Which policy provision allows for restoration of coverage if a renewal premium is paid late?

Study for the West Virginia Life and Health Exam. Utilize flashcards and multiple choice questions, each equipped with hints and explanations to prepare for your exam efficiently. Be confident and ready for success!

The policy provision that allows for the restoration of coverage if a renewal premium is paid late is the reinstatement provision. This provision provides an opportunity for the policyholder to restore a lapsed policy by paying any overdue premiums, along with any required interest or other charges.

Reinstatement typically comes with certain conditions, such as providing evidence of insurability if required, and it may have specific timelines within which the reinstatement must occur after the policy lapses. By relying on the reinstatement provision, a policyholder can regain their coverage without having to go through the process of applying for a new policy, which could involve new underwriting requirements or a higher premium based on changing health status.

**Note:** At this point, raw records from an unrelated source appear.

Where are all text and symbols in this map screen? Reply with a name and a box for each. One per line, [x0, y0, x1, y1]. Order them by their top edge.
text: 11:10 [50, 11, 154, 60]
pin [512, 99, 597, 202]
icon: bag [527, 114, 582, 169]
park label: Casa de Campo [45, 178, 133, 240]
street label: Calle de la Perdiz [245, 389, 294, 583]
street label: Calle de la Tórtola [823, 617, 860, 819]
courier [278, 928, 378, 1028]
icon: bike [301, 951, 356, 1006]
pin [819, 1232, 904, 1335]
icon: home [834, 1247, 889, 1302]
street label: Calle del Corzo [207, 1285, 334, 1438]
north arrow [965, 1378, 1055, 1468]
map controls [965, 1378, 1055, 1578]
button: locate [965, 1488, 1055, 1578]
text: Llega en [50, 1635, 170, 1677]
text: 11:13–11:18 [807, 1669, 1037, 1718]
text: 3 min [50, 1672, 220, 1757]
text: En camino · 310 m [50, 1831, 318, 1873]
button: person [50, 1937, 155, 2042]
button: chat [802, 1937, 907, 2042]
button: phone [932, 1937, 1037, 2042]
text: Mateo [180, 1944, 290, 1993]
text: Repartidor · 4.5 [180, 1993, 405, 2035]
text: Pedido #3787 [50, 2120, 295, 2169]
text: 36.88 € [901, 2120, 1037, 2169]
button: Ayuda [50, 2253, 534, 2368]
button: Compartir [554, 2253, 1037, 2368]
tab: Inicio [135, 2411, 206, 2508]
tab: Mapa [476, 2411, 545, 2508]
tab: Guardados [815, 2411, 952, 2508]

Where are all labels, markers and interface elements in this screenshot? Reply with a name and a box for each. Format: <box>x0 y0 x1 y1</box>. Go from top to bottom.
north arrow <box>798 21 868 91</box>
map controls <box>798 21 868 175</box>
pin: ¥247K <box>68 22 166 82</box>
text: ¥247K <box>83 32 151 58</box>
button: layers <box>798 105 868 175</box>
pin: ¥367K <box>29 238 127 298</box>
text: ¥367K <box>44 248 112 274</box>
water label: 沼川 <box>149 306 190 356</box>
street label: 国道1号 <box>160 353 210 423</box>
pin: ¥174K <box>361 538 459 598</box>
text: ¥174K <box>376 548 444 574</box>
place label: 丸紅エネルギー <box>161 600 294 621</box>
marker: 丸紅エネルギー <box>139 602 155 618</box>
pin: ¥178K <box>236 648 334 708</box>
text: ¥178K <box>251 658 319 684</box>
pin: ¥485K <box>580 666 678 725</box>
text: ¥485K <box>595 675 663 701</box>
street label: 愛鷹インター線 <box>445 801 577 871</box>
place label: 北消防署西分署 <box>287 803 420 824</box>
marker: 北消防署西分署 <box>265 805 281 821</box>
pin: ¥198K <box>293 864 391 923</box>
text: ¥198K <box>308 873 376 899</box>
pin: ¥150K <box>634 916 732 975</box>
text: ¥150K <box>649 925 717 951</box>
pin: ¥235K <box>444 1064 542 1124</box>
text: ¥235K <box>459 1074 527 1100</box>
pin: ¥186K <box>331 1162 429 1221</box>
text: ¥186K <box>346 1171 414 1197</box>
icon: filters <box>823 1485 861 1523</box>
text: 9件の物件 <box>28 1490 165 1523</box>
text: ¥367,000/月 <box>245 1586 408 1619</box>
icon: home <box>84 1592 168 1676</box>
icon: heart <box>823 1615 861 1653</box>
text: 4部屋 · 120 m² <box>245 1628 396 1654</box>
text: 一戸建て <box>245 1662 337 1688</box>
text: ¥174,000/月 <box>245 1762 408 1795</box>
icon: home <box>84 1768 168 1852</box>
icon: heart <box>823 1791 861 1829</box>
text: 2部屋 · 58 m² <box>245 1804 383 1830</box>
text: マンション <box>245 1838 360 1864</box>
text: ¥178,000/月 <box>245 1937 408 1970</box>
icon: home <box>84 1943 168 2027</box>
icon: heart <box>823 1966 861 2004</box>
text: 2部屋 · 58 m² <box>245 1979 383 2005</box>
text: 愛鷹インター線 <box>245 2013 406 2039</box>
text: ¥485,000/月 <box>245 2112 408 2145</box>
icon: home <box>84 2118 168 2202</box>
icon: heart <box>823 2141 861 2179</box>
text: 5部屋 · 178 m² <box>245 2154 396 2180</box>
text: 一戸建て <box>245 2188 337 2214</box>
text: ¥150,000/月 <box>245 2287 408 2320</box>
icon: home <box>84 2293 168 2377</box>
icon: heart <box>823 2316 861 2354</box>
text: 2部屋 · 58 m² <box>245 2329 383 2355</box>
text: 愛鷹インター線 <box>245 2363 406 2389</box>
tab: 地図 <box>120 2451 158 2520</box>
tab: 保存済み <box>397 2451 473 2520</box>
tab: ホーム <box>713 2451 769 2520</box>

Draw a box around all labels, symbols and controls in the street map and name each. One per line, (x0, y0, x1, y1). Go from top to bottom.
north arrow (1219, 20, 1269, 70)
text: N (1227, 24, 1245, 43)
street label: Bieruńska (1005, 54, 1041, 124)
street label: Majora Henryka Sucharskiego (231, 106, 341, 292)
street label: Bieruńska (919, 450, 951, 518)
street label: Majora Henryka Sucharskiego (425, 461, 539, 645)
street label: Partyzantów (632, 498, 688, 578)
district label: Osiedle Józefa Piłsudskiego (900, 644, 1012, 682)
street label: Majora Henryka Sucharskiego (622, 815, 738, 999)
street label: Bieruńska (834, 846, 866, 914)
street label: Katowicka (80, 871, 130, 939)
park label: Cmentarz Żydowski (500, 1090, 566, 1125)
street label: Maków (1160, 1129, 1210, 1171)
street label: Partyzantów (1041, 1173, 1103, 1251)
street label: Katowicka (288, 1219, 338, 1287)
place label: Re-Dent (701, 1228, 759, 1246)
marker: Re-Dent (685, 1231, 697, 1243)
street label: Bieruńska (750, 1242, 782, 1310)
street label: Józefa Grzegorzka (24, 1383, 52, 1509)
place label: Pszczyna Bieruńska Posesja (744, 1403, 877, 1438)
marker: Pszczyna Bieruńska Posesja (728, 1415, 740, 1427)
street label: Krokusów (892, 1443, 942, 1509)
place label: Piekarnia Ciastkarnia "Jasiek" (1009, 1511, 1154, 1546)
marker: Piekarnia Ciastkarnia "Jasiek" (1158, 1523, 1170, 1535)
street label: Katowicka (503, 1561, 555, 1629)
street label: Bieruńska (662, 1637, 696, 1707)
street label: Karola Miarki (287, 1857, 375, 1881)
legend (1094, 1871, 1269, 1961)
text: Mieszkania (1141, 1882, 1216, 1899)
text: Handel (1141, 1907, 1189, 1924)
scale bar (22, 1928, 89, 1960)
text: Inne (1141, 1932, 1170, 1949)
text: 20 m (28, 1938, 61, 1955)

The grace period, while related, specifically refers to the time allowed for the payment of premium after its due date without penalty or loss of coverage. The renewal provision pertains more to the terms under which a policy automatically renews, and the restoration clause is not a commonly standardized term seen in insurance policy language. Thus, the reinstatement provision is the correct term that specifically addresses the ability to restore coverage after a failure to timely pay a renewal premium.